Python vs Javascript/Typescript

I thought my need was simple enough to be covered by NiceGUI while keeping the code elegant. And it was indeed very fast to reach a minimum viable product (i.e displaying a list of meals in a table and a few graphs); that is actually the best thing about it. But it turned out that either my overall need was complex after all (I wanted multiple specific functionalities), or that NiceGUI was not necessarily the best fit for the level of development experience I was looking for.

To build full fledge web applications, I find that Typescript-based frameworks, such as Nuxt — that I used to create the Bodega Map (separate article to come later) — offer a much better developer experience despite the little extra effort and start-up cost in styling the UI to a satisfactory level:

  • For typing code, Python + mypy is nowhere close to Typescript which is faster (check at every keystroke vs at file save with mypy) and richer.
Typescript in action with live error checking in VSCode
  • For testing, I find vitest much powerful than pytest. An example being the management of snapshots and fixtures.
  • Nuxt and its folder structure, auto-imports, rich ecosystem of modules (as well as the already rich javascript packages ecosystem) and basis on Vue (reactivity/binding) constitute all in all a much toolset and offers a better development experience.
Nuxt: The Intuitive Vue Framework
Nuxt is an open source framework that makes web development intuitive and powerful. Create performant and production-grade full-stack web apps and websites with confidence.

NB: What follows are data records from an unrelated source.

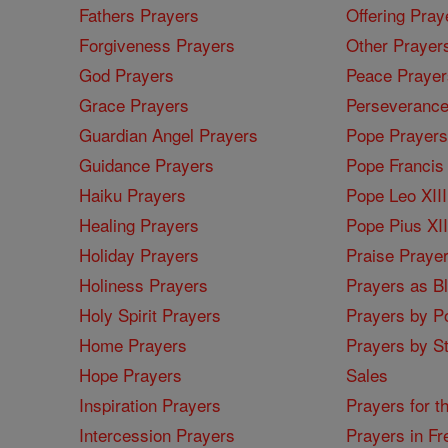
Fathers Prayers
Offering Pray
Forgiveness Prayers
Other Prayer
God Prayers
Peace Prayer
Grace Prayers
Perseverance
Guardian Angel Prayers
Pope Prayers
Guidance Prayers
Pope Francis 
Haiku Prayers
Pope Leo XIII
Healing Prayers
Pope Pius XI
Holiday Prayers
Praise Praye
Holiness Prayers
Prayers as B
Holy Spirit Prayers
Prayers by Po
Home Prayers
Prayers by St
Hope Prayers
Sales
Inspiration Prayers
Prayers for t
Intercession Prayers
Prayers in Fr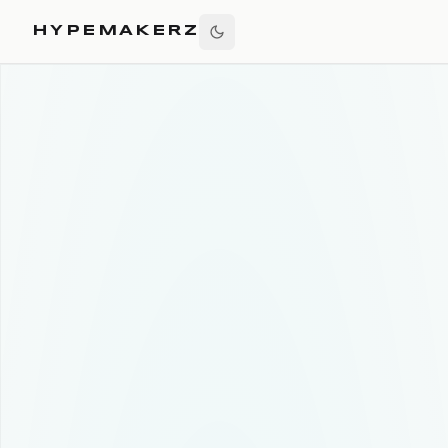
HYPEMAKERZ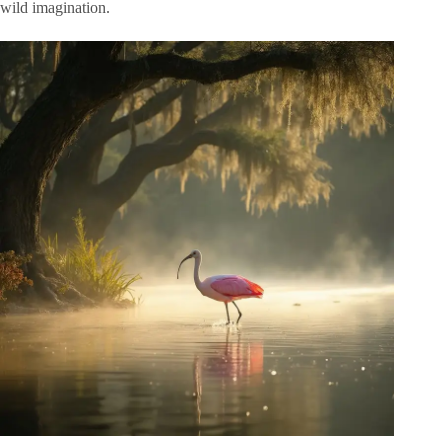
wild imagination.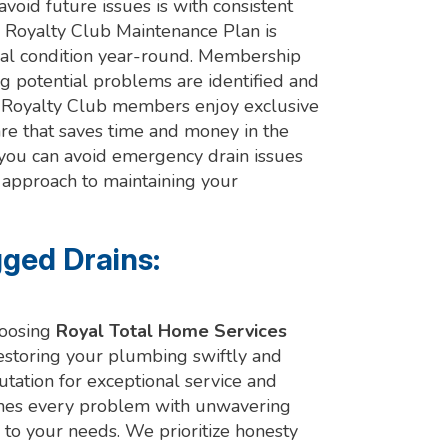
void future issues is with consistent
r Royalty Club Maintenance Plan is
al condition year-round. Membership
g potential problems are identified and
 Royalty Club members enjoy exclusive
care that saves time and money in the
, you can avoid emergency drain issues
e approach to maintaining your
gged Drains:
hoosing
Royal Total Home Services
restoring your plumbing swiftly and
utation for exceptional service and
ches every problem with unwavering
 to your needs. We prioritize honesty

Micromamba is much better than conda

A nice extra in all of this was the discovery of micromamba as python environment manager. Although it still lacks a few desirable functionalities (exporting pip packages, ) and a wider adoption by Python package developers (some don’t publish to conda-forge), it is lightweight and infinitely faster than conda. The speed is also perceptible when using it as environment manager for my Github Deploy Action.

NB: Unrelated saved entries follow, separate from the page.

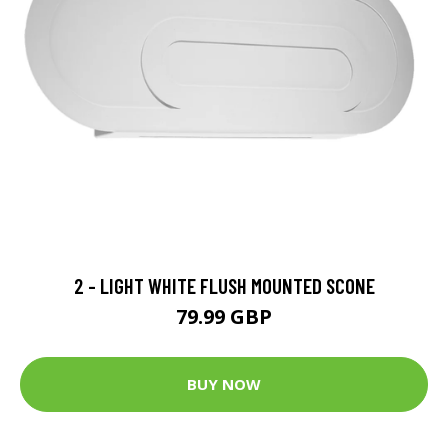
2 - LIGHT WHITE FLUSH MOUNTED SCONE
79.99 GBP
BUY NOW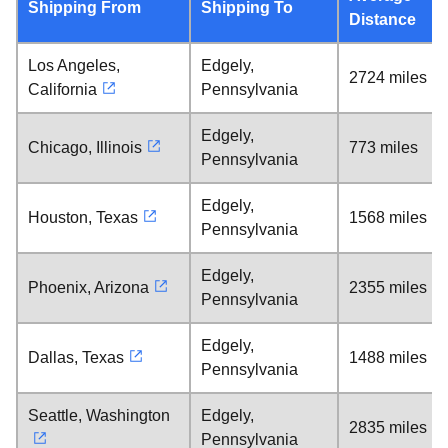
Shipping From
Shipping To
Distance
Los Angeles,
Edgely,
2724 miles
California
Pennsylvania
Edgely,
Chicago, Illinois
773 miles
Pennsylvania
Edgely,
Houston, Texas
1568 miles
Pennsylvania
Edgely,
Phoenix, Arizona
2355 miles
Pennsylvania
Edgely,
Dallas, Texas
1488 miles
Pennsylvania
Seattle, Washington
Edgely,
2835 miles
Pennsylvania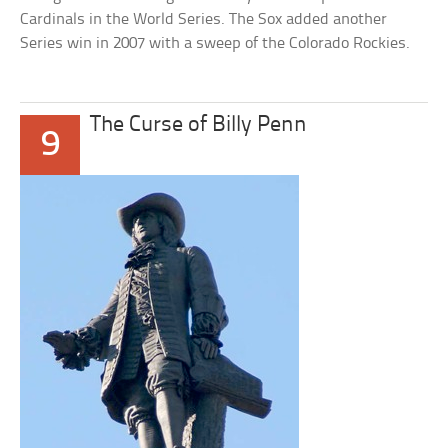
Cardinals in the World Series. The Sox added another
Series win in 2007 with a sweep of the Colorado Rockies.
The Curse of Billy Penn
9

Micromamba User Guide — documentation

Documentation of Micromamba

Conclusion

All in all, it was a great learning experience to create my breastfeeding tracker based on NiceGUI. While being aware of the limitations I’ve been facing with it, I am also grateful of its strengths, that I could count on to actually obtain a … nice GUI for the need I've had.

It is really incredible to see the diversity of languages (Python, Typescript, Go, Rust, C++, etc.) and frameworks that exist out there and I hope to be able to continue playing around with them as they develop, and keep that secret coding skill of mine.